До написания «Выбранных мест из переписки…» Гоголь был, по всем признакам, довольно посредственным верующим. Религиозность его имеет какое-то странное свойство внезапности. Будто имеет повод. И повод этот действительно можно отыскать.

Гоголь не скрывает, что в «Переписке…» он преследует задачи гигантские, нечеловеческие, непосильные простому уму. Приступив к написанию этой книги, он и ведёт себя как мессия. Ему кажется, что он пишет не просто книгу, но предлагает новую религию для русского человека. Если за ней последуют, то она одолеет всё.

И вот Гоголь, претендующий на роль вселенского учителя, которая до сих пор принадлежала разве что только Христу, терпит беспримерное по жестокости фиаско. Вот тогда-то и происходит сдвиг. Он увидел в этом перст Божий и Божье наказание за гордыню, позволившую ему посягнуть на место, незанятое со времён земной жизни Христа.

И вот Гоголь решил наказать себя жесточайшим умерщвлением плоти и этим самым беспощадным покаянием.
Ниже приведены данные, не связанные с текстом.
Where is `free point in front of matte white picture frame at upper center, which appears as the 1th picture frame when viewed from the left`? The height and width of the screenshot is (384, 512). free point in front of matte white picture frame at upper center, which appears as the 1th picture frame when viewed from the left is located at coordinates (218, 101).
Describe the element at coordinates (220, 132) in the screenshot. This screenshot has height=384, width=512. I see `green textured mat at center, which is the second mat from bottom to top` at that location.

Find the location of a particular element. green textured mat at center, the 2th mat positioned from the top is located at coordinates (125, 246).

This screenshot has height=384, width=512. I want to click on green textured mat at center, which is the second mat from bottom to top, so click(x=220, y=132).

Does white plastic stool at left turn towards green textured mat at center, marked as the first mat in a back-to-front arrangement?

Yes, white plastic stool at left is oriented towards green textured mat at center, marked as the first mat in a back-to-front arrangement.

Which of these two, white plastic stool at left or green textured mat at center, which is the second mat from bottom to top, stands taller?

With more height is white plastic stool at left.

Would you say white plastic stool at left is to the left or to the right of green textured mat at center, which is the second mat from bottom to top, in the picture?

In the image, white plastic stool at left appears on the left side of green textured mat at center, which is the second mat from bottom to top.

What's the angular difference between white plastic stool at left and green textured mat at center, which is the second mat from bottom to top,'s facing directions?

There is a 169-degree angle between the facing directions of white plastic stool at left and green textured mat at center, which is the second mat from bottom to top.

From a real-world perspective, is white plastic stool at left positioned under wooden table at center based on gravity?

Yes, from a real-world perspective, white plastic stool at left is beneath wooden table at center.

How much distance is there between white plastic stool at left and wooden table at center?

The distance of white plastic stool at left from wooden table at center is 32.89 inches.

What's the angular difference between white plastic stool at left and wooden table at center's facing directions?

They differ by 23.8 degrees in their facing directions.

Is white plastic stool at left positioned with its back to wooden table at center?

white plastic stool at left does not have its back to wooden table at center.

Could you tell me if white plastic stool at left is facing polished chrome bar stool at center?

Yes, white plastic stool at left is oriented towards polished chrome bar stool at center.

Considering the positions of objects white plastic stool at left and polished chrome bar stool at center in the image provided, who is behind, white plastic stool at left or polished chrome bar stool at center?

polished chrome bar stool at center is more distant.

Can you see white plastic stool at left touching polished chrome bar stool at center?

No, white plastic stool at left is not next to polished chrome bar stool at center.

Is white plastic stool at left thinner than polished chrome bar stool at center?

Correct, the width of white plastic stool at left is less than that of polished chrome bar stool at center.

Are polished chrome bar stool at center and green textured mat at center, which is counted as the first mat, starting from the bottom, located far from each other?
Примером такого воздержания и чисто внешнего усердия в соблюдении распорядка святой жизни мог казаться Гоголю тот же Матвей Константиновский. Впрочем, его и точно можно было отнести к тем, кого на Руси звали подвижниками веры.

«Встав в три часа утра, он отправлялся к утрене и с первым ударом колокола был уже в церкви. Оттуда возвращался в 10, в 11 или даже в 12 часов, отслужив или отслушав утреню и литургию. Если дома не было посетителей, он на несколько минут засыпал сидя. Спустя час после утренней литургии садился за скромный обед. После обеда читал книгу или чем-нибудь другим занимался, потом отправлялся к вечерне. Вечером опять что-нибудь читал или занимался с посетителями или домашними; в 6 часов немного закусывал; в 9 становился на молитву, а в 10 часов ложился спать. В 12 часов просыпался и опять становился на молитву, а потом до трёх часов спал».

Был ли он умён настолько, чтобы и в самом деле противостоять всем остальным пусть даже в угасающем уже сознании Гоголя? Наверняка нет – знатоки вопроса утверждают, что он был невежествен настолько, что слабо разбирался даже в основах священного писания. Однако он был красноречив и крепколоб. Природный ум его был не настолько прост, чтобы не подсказать элементарного пути к успеху – там, где нельзя взять иными достоинствами, бывает достаточно твердокаменных твёрдости и упорства.

Вот такой встал однажды на пути Гоголя, измаявшегося от обилия и разнообразия традиционных российских болезней – кумовства, сребролюбия и никчемного прекраснодушия – Савонарола уездного масштаба.

У каждого настоящего художника есть одно чрезвычайно важное отличительное свойство. Однажды его хорошо описал Илья Репин. Я о том говорил уже. Такому художнику свойственно мгновенное и острое чувство влюблённости в натуру, выбранную для исследования. Будь то уголок природы, человеческое лицо, характер. Видимо, подобное творческое неравнодушие чувствовал некоторое время Гоголь к Матвею Константиновскому, которого, как мы знаем, он наметил в едва ли не главные герои продолжения «Мёртвых душ». Это-то чисто духовное неравнодушие мешало ему видеть и чувствовать недостатки. Он идеализировал своего священника, угадывал в нём те черты, которые сам вообразил. Таким, наверное, и изобразил его во втором томе, таким держал в сердце. И именно этот воображаемый святой отец поработил его душу, а не натуральный ржевский протопоп.